▶ Activities
1. In the article on Ripple, rewrite the paragraph beginning "Ripple has been improving its product lineup" as a short list that keeps its main facts.
2. According to the article on Ripple, what job did Sendi Young hold before joining Ripple?
3. Decide whether each statement agrees with the article on Ripple, and support each yes or no with a quotation from it.
(a) Modulr is based in London.
(b) Young joined Ripple in June 2022.
(c) The Modulr integration first aims to attract partners in North America.

▶ Reading passage

== Segment start ==

Ripple built a brand by using cryptocurrency technology to speed international payments. As that concept becomes less novel, the firm is implementing ways to adapt its technology for everyday payments.
“Historically, we’ve been focused on tackling the trillion-dollar problem associated with cross-border payments but over time, and as the industry has become more mature, there has been more demand from our customers who need help preparing for a world where cryptocurrency is front and center,” said Sendi Young, a London-based managing director of Ripple in Europe.
Ripple has been improving its product lineup through partnerships to create a platform that serves both cryptocurrency transactions and traditional payments. The latest addition is a partnership with Modulr, a London-based fintech that provides connections to payment messaging protocols in different countries, such as Faster Payments, Bacs, Chaps, Swift and SEPA.
The Modulr integration supports business-to-business, peer-to-peer and business-to-consumer payments across borders, with an initial focus on attracting partners in the Asia/Pacific, Middle East and Latin America regions.
“Our enterprise and banking customers have direct access to local payment rails, which allows our sending customers to experience a faster and more simplified payment experience,” Young said.
Young, a former digital payments and fintech specialist at Mastercard, joined Ripple in June 2021 to expand the company’s reach among European financial institutions. A year later, the San Francisco company’s international payments rail, RippleNet, has become a platform to combine crypto with other financial services.

== Segment end ==

▶ Material shown
== Segment start ==

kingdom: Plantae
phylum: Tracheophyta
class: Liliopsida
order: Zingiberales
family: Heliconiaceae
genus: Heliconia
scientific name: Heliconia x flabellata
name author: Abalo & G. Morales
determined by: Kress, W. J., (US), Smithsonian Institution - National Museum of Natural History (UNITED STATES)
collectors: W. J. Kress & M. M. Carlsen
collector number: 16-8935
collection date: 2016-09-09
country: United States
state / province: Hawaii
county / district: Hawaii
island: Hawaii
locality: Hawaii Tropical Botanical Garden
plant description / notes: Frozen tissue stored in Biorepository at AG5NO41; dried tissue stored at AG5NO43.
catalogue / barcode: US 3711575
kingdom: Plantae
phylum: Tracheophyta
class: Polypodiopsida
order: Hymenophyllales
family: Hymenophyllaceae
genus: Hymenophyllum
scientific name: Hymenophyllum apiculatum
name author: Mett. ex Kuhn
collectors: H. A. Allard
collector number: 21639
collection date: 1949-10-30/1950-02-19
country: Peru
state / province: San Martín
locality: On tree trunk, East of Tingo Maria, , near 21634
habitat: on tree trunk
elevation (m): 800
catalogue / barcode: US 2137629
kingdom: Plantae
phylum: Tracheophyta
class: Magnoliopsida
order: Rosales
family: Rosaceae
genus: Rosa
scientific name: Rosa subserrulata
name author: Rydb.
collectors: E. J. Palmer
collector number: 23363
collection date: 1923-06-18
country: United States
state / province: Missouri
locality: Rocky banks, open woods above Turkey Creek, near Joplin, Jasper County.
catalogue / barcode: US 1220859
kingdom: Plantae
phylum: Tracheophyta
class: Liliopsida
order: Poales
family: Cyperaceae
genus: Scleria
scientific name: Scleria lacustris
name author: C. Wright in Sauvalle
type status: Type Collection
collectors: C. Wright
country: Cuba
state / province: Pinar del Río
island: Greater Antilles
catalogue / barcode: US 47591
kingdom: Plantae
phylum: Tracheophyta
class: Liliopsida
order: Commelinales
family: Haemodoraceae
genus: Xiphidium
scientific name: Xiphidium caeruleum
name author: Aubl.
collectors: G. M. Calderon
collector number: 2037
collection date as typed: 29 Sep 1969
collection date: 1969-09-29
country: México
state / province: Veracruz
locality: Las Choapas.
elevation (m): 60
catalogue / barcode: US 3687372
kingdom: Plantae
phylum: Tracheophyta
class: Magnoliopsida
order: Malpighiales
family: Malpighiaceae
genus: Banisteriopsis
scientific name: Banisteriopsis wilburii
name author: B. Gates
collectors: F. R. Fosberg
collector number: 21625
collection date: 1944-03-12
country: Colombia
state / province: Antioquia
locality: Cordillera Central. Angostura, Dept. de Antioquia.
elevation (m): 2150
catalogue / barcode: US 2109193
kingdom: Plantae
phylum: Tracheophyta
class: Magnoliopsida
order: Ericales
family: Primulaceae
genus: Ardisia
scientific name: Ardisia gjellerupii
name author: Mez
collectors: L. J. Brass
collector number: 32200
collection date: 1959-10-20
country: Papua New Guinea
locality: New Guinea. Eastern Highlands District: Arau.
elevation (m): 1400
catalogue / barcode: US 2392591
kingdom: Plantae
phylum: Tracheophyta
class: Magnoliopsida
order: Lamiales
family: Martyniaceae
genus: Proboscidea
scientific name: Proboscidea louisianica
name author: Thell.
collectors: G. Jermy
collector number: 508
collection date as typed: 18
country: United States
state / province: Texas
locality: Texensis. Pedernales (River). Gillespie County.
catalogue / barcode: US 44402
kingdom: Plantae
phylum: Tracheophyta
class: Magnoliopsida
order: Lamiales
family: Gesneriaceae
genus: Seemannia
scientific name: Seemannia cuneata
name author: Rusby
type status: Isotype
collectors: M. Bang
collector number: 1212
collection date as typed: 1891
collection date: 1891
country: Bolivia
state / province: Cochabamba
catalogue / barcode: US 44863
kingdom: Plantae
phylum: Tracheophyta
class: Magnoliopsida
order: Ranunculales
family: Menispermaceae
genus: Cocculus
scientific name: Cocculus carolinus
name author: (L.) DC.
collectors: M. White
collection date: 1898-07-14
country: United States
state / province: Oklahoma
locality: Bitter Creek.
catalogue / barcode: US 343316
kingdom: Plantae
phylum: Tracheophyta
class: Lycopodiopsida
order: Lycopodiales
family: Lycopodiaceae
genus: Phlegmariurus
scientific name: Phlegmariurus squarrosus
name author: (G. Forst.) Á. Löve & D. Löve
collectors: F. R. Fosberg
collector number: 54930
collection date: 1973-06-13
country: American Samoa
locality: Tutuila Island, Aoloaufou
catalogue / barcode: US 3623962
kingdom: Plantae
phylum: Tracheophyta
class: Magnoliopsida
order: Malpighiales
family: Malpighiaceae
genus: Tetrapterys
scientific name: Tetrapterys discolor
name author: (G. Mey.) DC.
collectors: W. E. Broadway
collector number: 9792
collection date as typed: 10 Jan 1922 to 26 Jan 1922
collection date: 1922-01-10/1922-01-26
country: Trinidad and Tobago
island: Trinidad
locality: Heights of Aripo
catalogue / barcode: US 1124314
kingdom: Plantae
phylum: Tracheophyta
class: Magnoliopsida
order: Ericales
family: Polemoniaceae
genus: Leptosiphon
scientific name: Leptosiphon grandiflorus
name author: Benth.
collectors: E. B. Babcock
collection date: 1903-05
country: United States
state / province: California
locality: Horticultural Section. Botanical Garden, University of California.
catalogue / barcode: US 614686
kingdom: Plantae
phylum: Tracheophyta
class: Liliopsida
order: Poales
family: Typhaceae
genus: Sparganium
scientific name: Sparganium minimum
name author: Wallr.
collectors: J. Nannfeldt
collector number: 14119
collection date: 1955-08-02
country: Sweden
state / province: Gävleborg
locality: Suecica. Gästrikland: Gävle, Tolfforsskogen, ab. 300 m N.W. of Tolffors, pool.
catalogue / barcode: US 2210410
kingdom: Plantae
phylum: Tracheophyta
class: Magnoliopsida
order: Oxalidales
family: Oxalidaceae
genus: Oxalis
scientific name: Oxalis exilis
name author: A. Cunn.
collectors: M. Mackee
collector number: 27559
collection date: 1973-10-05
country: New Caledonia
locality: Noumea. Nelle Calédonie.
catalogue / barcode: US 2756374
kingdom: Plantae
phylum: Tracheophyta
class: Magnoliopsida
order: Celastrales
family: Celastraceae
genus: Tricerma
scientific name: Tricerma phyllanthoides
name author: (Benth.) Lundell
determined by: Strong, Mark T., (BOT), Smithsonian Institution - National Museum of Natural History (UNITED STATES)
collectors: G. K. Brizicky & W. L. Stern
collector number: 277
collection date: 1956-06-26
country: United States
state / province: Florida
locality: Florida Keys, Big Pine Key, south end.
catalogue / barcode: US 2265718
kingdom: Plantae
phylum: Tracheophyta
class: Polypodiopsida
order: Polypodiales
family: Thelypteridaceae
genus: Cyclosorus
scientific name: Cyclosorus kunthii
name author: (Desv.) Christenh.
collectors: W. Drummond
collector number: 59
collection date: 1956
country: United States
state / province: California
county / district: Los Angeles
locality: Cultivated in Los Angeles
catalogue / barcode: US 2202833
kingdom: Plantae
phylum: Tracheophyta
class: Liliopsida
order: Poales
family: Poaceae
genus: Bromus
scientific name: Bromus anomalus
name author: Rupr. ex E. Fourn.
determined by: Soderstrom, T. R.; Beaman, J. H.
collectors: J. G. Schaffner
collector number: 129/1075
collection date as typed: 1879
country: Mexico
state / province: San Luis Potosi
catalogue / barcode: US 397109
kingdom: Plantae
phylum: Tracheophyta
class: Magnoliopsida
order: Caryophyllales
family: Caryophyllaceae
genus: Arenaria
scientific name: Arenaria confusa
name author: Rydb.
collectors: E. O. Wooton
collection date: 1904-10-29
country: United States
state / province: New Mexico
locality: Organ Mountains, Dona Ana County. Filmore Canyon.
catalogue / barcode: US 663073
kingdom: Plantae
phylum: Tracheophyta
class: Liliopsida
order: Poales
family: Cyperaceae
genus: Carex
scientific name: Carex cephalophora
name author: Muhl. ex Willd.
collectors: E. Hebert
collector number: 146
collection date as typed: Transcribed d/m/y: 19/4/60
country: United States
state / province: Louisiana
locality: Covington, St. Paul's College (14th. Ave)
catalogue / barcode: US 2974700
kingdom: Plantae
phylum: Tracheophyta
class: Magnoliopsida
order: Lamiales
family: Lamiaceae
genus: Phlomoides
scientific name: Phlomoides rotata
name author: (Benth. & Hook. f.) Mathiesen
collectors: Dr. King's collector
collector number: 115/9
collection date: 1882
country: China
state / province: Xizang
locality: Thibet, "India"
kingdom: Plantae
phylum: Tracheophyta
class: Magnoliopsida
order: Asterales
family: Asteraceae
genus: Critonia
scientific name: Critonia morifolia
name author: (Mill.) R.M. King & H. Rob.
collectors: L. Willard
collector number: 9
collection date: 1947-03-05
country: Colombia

== Segment end ==

▶ Numbered answers
1.
- Ripple has been adding partnerships to build a platform for both cryptocurrency transactions and traditional payments.
- Its newest partner is Modulr, a London-based fintech.
- Modulr provides connections to payment messaging protocols in different countries, such as Faster Payments, Bacs, Chaps, Swift and SEPA.

2. She was a digital payments and fintech specialist at Mastercard.

3.
(a) Yes: "Modulr, a London-based fintech"
(b) No: "joined Ripple in June 2021"
(c) No: "with an initial focus on attracting partners in the Asia/Pacific, Middle East and Latin America regions"